Translation:Yes, mom.

June 30, 2016



Duo is SUCH a surly teenager.


Yeah, until you see his memes."the backdoor has been opened"


Could someone explain to me why "אבא" is pronounced "ába" but "אמא" is "íma"?



Because they have different nikkud (vowel symbols): אַבָּא and אִמָּא. Of course you can't see that without the nikkud, and Hebrew is almost always written without it, so you have to learn the words and their pronunciation. When writing without nikkud, in many cases the i vowel is represented by the letter י (Yod), but there are exceptions and אמא is usually one of them (although it can also be seen as אימא sometimes).

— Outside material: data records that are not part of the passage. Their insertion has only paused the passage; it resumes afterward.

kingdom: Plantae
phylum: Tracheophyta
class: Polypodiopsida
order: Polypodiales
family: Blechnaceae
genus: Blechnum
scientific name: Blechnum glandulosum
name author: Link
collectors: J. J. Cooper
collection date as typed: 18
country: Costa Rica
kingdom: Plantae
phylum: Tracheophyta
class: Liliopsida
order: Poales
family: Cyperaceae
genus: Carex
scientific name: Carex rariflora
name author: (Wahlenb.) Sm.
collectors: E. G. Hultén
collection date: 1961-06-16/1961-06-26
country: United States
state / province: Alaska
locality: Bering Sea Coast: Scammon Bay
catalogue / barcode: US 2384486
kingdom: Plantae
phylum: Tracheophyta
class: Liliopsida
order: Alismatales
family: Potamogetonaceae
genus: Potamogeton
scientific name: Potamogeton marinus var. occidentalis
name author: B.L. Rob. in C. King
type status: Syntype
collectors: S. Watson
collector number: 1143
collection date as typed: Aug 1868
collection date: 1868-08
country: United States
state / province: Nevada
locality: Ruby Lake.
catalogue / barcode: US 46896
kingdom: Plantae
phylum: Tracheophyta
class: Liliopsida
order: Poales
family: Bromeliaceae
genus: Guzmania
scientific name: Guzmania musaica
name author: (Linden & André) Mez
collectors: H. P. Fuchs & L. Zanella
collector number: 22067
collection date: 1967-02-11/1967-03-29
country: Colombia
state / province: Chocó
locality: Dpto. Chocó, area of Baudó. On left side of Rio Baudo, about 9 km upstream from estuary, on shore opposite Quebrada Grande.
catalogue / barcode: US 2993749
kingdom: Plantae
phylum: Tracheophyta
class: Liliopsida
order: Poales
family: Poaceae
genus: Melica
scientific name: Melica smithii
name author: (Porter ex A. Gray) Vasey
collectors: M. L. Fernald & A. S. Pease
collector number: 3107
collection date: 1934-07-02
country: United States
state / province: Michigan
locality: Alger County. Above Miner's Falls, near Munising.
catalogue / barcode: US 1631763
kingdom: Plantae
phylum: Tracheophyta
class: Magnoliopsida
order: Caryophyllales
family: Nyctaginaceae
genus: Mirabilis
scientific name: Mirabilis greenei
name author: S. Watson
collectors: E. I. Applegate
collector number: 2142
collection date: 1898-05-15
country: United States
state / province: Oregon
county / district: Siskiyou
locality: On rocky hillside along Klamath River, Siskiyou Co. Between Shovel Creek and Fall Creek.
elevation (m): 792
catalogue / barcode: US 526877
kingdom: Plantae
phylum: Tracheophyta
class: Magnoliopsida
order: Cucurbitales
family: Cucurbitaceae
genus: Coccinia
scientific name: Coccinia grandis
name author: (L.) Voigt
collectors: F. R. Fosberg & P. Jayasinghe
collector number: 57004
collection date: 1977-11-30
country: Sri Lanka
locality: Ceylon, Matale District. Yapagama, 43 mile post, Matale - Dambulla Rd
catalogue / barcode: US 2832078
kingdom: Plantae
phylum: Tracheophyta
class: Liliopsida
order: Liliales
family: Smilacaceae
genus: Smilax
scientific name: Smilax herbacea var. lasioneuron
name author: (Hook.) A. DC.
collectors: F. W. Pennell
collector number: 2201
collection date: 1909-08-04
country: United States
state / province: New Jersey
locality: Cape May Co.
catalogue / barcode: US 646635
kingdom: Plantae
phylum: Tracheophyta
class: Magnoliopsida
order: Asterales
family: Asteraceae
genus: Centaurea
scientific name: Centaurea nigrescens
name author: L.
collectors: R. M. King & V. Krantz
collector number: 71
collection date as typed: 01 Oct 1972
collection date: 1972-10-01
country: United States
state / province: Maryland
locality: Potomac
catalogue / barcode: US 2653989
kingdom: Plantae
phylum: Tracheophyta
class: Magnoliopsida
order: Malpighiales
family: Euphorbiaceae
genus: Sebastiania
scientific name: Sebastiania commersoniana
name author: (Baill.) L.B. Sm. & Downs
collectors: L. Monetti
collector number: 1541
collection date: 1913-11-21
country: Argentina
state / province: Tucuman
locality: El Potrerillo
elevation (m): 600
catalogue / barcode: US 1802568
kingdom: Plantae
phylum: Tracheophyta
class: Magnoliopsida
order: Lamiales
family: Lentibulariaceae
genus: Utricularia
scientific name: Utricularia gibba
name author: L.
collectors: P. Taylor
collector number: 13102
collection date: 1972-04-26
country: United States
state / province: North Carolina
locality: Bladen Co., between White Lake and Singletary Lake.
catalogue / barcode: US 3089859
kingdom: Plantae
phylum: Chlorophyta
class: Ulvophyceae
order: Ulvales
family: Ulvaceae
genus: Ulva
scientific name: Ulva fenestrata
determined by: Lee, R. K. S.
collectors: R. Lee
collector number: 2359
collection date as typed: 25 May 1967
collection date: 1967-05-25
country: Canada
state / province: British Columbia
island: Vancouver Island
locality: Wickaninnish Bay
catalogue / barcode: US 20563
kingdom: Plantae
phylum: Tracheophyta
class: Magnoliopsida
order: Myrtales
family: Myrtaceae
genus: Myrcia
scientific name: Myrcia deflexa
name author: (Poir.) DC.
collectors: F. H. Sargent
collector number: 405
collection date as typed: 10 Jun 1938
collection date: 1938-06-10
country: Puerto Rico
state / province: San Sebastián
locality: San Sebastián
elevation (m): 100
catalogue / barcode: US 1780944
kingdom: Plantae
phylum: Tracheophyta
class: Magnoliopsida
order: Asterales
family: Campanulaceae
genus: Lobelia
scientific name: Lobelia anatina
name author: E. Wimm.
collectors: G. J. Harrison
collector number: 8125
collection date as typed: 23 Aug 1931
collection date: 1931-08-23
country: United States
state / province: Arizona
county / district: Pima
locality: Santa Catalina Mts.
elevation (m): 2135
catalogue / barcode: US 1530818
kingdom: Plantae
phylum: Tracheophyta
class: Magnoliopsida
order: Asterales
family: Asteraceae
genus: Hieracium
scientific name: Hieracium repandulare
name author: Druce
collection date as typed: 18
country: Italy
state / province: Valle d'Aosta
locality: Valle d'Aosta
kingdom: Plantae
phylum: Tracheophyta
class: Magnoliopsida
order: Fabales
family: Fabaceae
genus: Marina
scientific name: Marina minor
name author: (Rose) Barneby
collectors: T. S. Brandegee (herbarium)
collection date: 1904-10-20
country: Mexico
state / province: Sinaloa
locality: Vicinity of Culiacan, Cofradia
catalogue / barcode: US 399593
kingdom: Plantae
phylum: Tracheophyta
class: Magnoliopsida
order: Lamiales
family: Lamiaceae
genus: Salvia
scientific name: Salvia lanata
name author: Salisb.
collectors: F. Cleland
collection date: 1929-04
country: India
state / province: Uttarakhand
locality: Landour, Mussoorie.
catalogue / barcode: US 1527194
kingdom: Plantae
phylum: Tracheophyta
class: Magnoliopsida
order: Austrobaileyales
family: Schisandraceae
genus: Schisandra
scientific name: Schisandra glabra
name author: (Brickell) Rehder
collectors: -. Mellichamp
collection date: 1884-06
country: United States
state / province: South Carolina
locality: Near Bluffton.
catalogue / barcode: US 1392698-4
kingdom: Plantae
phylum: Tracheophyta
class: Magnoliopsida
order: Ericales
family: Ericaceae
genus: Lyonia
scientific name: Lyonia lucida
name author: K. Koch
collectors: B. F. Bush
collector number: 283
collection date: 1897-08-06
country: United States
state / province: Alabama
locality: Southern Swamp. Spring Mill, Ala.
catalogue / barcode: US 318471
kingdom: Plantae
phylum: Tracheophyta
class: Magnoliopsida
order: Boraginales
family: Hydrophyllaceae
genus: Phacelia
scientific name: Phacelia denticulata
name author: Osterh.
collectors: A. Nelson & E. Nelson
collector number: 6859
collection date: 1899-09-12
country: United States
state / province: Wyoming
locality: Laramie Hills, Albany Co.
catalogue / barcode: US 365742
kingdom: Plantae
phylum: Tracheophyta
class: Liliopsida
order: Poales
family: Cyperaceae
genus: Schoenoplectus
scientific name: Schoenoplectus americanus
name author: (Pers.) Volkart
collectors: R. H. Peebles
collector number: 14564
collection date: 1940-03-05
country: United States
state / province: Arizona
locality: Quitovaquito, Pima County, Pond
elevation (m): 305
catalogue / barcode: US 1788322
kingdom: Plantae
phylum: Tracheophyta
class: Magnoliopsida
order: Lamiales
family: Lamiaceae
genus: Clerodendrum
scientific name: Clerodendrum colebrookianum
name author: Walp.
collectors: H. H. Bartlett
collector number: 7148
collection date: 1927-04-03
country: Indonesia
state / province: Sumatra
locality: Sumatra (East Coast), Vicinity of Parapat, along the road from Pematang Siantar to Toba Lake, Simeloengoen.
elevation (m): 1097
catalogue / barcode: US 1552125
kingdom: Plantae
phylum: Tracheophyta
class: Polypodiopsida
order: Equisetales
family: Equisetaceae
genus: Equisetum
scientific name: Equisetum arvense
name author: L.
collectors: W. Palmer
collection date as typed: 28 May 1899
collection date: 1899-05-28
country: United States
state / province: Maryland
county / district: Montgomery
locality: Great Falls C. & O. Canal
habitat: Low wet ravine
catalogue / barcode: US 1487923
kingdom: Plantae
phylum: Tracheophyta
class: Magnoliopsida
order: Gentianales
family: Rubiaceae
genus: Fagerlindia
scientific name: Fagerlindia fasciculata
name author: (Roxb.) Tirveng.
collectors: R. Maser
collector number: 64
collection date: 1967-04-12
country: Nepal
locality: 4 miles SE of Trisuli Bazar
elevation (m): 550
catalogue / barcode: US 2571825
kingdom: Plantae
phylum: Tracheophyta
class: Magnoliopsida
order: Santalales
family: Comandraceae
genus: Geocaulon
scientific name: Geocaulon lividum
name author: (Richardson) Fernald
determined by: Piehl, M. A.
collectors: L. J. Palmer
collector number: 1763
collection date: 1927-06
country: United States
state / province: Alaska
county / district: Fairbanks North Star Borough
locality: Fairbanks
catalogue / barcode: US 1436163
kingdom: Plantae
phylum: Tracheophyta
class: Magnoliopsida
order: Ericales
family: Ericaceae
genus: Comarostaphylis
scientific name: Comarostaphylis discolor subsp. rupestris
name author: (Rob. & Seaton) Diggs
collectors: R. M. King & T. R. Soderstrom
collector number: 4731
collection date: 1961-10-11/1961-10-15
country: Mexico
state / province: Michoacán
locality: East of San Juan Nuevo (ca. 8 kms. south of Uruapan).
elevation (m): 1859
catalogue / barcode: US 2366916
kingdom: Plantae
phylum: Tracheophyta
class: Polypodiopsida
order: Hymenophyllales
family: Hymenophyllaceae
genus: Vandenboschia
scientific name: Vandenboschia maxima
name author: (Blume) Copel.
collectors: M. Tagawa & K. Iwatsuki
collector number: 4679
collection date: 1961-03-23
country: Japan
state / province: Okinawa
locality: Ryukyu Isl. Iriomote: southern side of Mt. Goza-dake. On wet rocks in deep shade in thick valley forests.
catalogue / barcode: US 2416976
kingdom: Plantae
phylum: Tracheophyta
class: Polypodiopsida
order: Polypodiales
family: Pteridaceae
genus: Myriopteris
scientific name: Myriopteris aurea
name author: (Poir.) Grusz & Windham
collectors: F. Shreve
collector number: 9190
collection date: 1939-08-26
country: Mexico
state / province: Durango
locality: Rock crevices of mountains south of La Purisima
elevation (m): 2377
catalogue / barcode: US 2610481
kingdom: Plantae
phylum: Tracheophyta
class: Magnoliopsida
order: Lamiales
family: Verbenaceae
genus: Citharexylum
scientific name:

What confused me also is that a musician I like, Shimshai, has a song called "Abba Amma" so I presumed 'mother' was pronounced thusly.


Abba Amma means "Father Mother" in Tamil (and probably other Indian languages but I'm not sure), so that's probably where that comes from.


Abba and amma are shared by Korean, Japanese, Hungarian and if I'm not mistaken Finnish as well. These languages were once theorized to have a common origin with Sumerian languages. Today only the Dravidian (Tamil) language maintains this relationship through its links to Indus Valley and Meluhha.


Very interesting. As for Japanese (the only one I really know some of), I don’t know about abba or amma, so do you mean that haha (母) or mama (ママ) is related to them? Or perhaps oba (叔母, ‘aunt’) related to abba?
Just curious and asking.


Abba or Aba is not modern Japanese, but amma is mother in the Okinawa dialect. Mama ママ is a loan word from English.


so.. you're not a doctor...


I can't type in hebrew, becuase i don't know how to.


There are indications here (this is given as a hyperlink in the first Tips and Notes); you can for example add a virtual keyboard using the language manager of your operating system, add the DuoKeyboard plug-in for your navigator, or even directly use some online (or downloadable) virtual keyboard such as this one.


Best answer to your mother!


Hey, my goal is to learn Hebrew, not to turn Jewish. ;))


I have a question, here: for the other sentences I have seen in the course until now, the full stop was on the right, but here, it is on the left; are there several conventions? If so, which one is most common?